◆ **文書の抜粋**:
╔══
N26の公式リリースより、以下ポイントが挙げられるかと思います。

  • イギリスがEUを離脱するので、N26はEUパスポーティングによって、今後イギリス国内で銀行業務を行えなくなる
  • 2020年4月15日を以て、イギリス国内におけるN26全口座を一斉に閉じる
  • イギリス国内におけるN26口座閉鎖にともない、残り2ヶ月程度で各自必要な対応を

イギリス国内のN26ユーザーが、しなくてはいけない事

厳密には人それぞれの状況によりますが、代表的な項目です。

2020年4月15日以降は、Appは使えないし一切口座にアクセスができなくなるので、N26がイギリスから撤退というニュースから、わずか2か月程度で、全て対応する必要があります。

個別にみてみましょう。

口座残高をゼロに

資金を全てATM等で引き出すか、他行へ振込してN26口座残高をゼロにしなくてはなりません。

しかしATMでのキャッシュ引出しは上限額があるので注意が必要です。ユーザーが願っている訳では無いので、この際上限額の撤廃をしてほしいところです。
╚══
上に示したN26の英国撤退に関する抜粋のうち、「イギリス国内のN26ユーザーが、しなくてはいけない事」から「撤廃をしてほしいところです。」までを一字も変えずに書き写してください。

(抽出されたデータ項目)
╔══
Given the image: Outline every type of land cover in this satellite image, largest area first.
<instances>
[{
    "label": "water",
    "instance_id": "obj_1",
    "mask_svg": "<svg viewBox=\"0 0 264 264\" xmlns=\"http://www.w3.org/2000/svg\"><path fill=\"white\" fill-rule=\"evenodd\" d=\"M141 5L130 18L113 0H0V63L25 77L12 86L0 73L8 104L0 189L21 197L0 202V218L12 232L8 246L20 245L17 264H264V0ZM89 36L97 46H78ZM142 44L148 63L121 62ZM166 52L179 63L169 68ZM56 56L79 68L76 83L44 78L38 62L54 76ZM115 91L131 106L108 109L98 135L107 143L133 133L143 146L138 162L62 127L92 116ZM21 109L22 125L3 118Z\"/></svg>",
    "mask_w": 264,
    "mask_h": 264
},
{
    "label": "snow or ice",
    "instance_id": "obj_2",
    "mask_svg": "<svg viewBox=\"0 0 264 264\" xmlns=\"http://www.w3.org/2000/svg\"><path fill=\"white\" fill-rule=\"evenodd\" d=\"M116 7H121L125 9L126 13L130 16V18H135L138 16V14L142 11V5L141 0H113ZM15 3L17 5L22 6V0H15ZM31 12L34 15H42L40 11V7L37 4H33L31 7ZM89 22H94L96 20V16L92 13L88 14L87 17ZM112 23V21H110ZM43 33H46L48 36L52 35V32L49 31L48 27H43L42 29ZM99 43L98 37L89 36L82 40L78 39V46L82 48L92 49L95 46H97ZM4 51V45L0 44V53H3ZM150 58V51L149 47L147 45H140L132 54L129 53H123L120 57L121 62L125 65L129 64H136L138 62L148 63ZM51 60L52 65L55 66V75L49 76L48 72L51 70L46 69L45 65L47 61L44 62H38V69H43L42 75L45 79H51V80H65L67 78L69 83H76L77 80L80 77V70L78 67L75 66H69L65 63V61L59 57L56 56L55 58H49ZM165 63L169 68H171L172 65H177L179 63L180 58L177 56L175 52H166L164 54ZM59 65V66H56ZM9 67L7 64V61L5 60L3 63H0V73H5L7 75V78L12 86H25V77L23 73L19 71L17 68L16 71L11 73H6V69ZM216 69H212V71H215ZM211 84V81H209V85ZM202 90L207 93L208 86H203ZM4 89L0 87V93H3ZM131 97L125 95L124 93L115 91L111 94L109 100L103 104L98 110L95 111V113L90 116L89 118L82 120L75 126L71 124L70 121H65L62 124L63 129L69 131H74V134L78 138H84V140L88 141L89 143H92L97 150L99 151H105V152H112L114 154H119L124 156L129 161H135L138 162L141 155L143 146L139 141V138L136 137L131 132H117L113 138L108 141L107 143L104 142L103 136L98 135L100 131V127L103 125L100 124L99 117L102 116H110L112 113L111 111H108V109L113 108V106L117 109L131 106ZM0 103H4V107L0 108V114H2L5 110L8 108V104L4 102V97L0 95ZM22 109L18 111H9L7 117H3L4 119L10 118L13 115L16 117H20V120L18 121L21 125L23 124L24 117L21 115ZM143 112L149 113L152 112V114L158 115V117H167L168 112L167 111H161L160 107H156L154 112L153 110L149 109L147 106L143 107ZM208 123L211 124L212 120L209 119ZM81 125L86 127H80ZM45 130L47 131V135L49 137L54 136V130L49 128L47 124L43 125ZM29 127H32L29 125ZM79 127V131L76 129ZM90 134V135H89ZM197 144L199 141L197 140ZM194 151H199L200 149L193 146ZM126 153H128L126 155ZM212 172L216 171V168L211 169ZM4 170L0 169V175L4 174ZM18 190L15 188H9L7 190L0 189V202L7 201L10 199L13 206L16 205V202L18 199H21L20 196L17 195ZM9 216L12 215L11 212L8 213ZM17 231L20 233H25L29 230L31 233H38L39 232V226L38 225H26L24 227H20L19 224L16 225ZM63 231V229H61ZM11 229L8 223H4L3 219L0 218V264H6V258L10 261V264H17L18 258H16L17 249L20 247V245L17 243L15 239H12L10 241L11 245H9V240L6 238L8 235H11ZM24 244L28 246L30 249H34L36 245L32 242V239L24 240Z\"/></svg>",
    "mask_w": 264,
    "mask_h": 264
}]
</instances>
╚══
◆ **課題の出力**:
イギリス国内のN26ユーザーが、しなくてはいけない事

厳密には人それぞれの状況によりますが、代表的な項目です。

2020年4月15日以降は、Appは使えないし一切口座にアクセスができなくなるので、N26がイギリスから撤退というニュースから、わずか2か月程度で、全て対応する必要があります。

個別にみてみましょう。

口座残高をゼロに

資金を全てATM等で引き出すか、他行へ振込してN26口座残高をゼロにしなくてはなりません。

しかしATMでのキャッシュ引出しは上限額があるので注意が必要です。ユーザーが願っている訳では無いので、この際上限額の撤廃をしてほしいところです。